Adanya perbedaan-perbedaan permasalahan potensi atau sumberdaya di setiap daerah mengharuskan adanya kebijakan pangan terutama terkait dengan ketersediaan pangan dan gizi secara spesifik di daerah, agar program dapat dilaksanakan dengan baik, tepat sasaran dan berdampak nyata.
Dalam hal ini biasanya pemerintahan hanya fokus pada pangan sumber karbohidrat dan energi. Yang penting harga beras murah, padahal bagaimana dengan sumber protein, sedangkan harga daging gila-gilaan, lalu bagaimana dengan sumber zat gizi yang lain?? Seperti zat pengatur, yaitu vitamin dan mineral. Tentu saja air yang cukup. Factor ekonomi menjadikan pola daya fikir masyarakat sekarang asal kenyang saja dan murah, lebih ke selera kantong dan perut, sehingga tidak terpikir gizi terpenuhi atau belum.
Mungkin ketahanan pangan nasional dapat membaik dengan dilakukannya peningkatan produksi pangan, Meskipun kemandirian pangan cukup baik ketergantungan pangan terhadap impor beberap komuditas seperti beras, jagung kedelai dan susu yang relative tinggi mungkin diperlukan adanya adopsi tekhnologi baik dalam perbenihan, pembibitan, pengolahan hasil, sehingga produktivitas dan mutu impor dapat ditingkatkan , Pemerintah juga perlu mengintervensi mekanisme pasar yang tidak berjalan normal.
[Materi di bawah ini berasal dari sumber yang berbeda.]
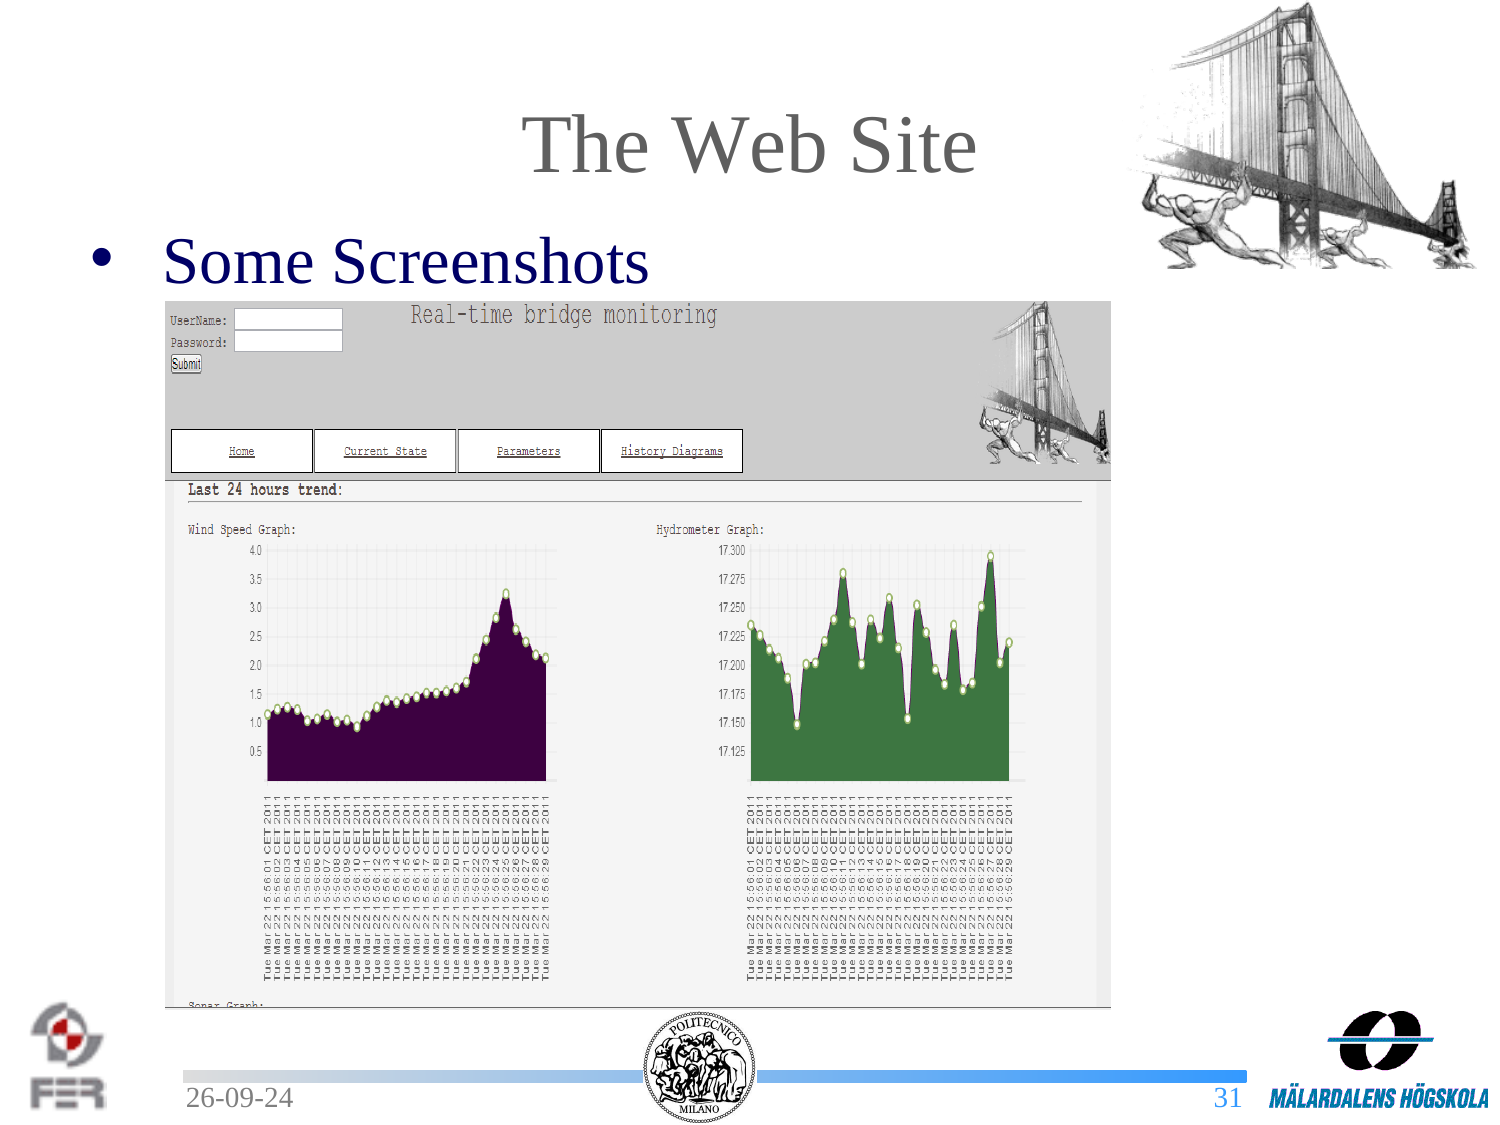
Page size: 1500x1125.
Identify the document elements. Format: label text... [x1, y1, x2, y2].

picture [1454, 1091, 1459, 1108]
picture [1122, 0, 1477, 269]
list Some Screenshots [75, 209, 1426, 952]
picture [1368, 1093, 1374, 1104]
text_box 13-12-02 [171, 1070, 396, 1114]
picture [643, 1011, 757, 1123]
picture [165, 301, 1111, 1010]
title The Web Site [75, 45, 1122, 209]
picture [1435, 1096, 1441, 1104]
picture [1269, 1011, 1488, 1108]
text_box <numero> [1186, 1070, 1258, 1114]
picture [29, 987, 107, 1125]
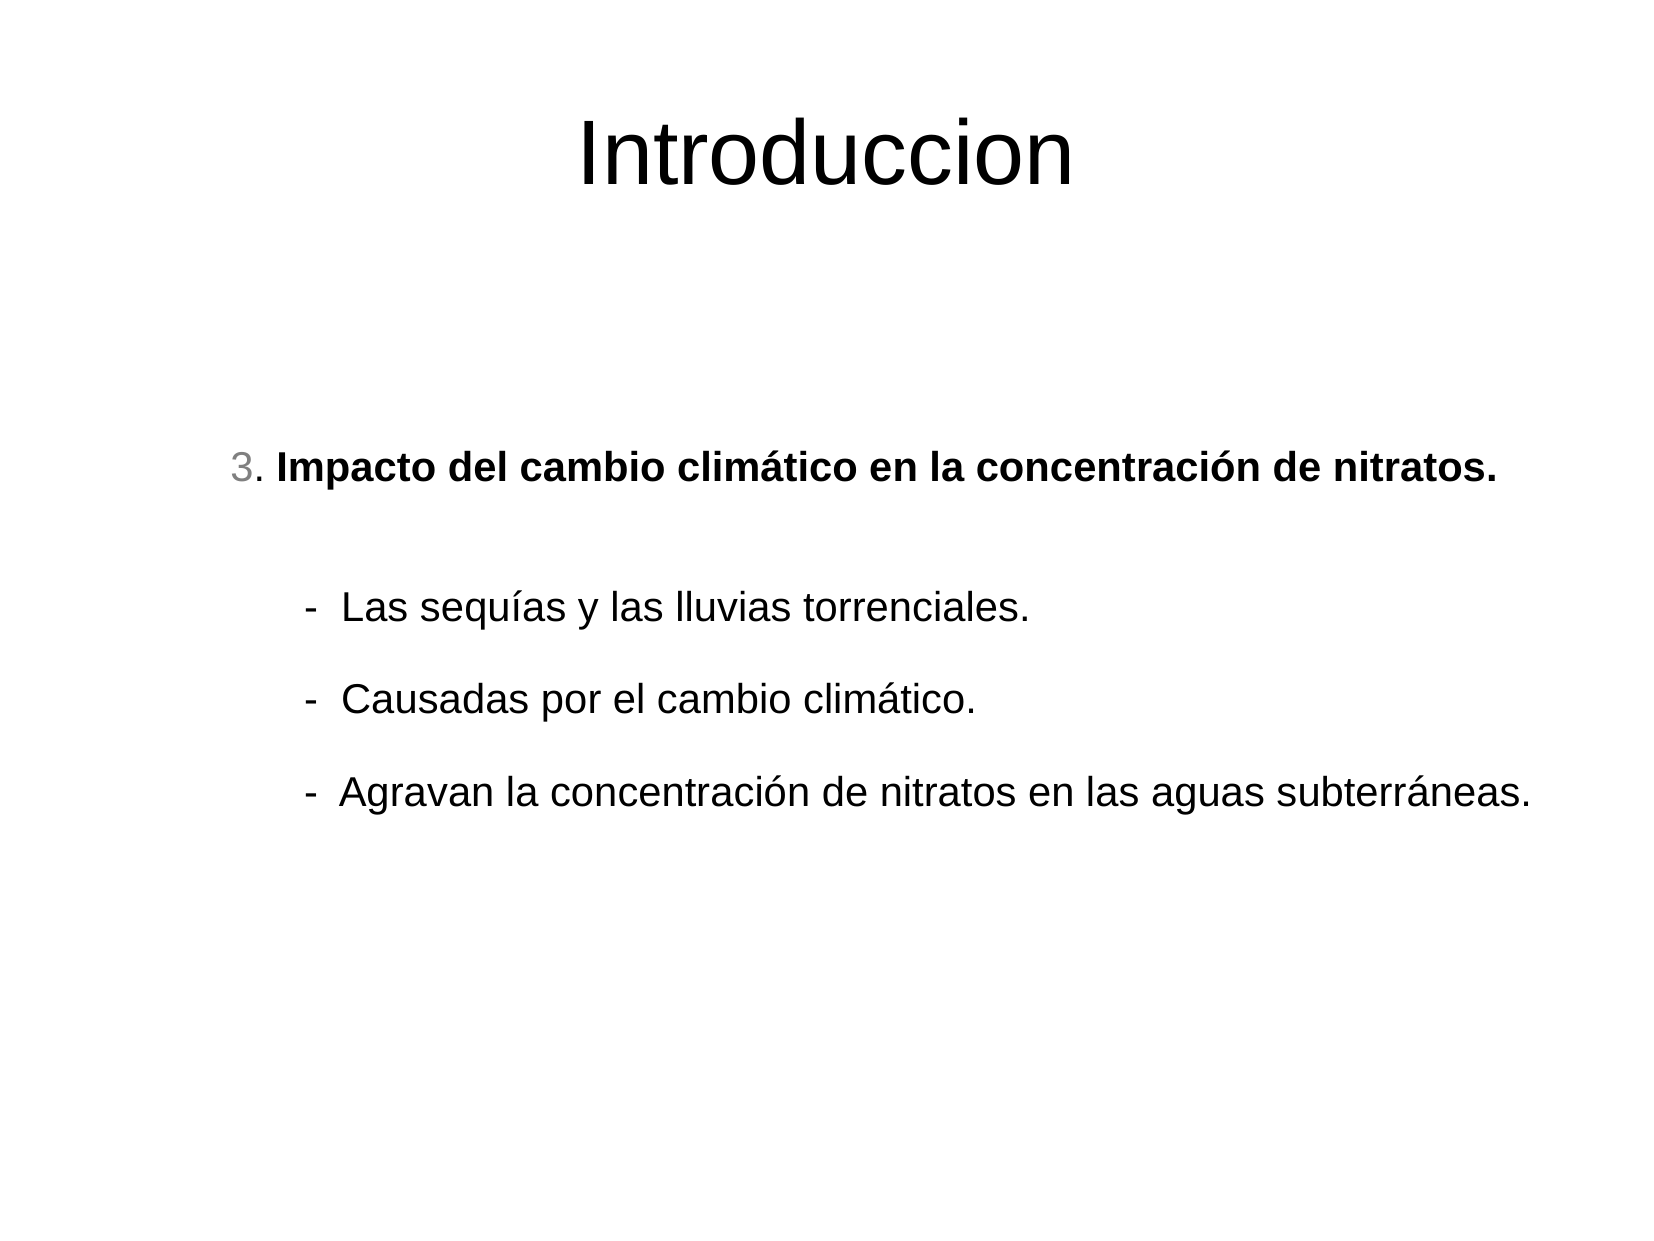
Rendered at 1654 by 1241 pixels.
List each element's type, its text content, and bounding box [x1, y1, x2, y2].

title Introduccion [82, 49, 1571, 257]
subtitle 3. Impacto del cambio climático en la concentración de nitratos. - Las sequías y las lluvias torrenciales. - Causadas por el cambio climático. - Agravan la concentración de nitratos en las aguas subterráneas. [82, 290, 1571, 1109]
Misalnya, ketika harga pangan membubung tinggi, peran untuk menahan laju harga menjadi penting, Perlu diperhatikan pula aksesibilitas ekonomis, dalam arti apakah harganya terjangkau dan tidak secara financial, atau makanannya ada, tetapi harganya mahal, tetap tidak aksesibel. Perlu peran pemerintah bagaimana caranya agar dengan daya beli yang terbatas, mereka dapat menunjang kehidupan mereka dengan sebaik-baiknya. Program pemerintah untuk menyediakan pangan yang murah bagi masyarakat dengan taraf ekonomi rendah diharapkan tidak saja berorientasi kepada pemenuhan kalori, tetapi seharusnya diimbangi dengan program penyediaan gizi protein. Sehingga tidak ada ada lagi Nelayan yang kerjanya menangkap ikan tidak makan ikan, karena semua dijual untuk membeli kebutuhan pangan yang lain. Kebijakan yang lain adalah perlunya peningkatan informasi mengenai gizi. Beberapa survey daerah menunjukkan bahwa pengetahuan ibu tentang gizi masih kurang, Masih kurangnya kesadaran terhadap masalah gizi karena rendahnya tingkat pendidikan dan kurangnya pengetahuan menjadi penghambat upaya perbaikan gizi.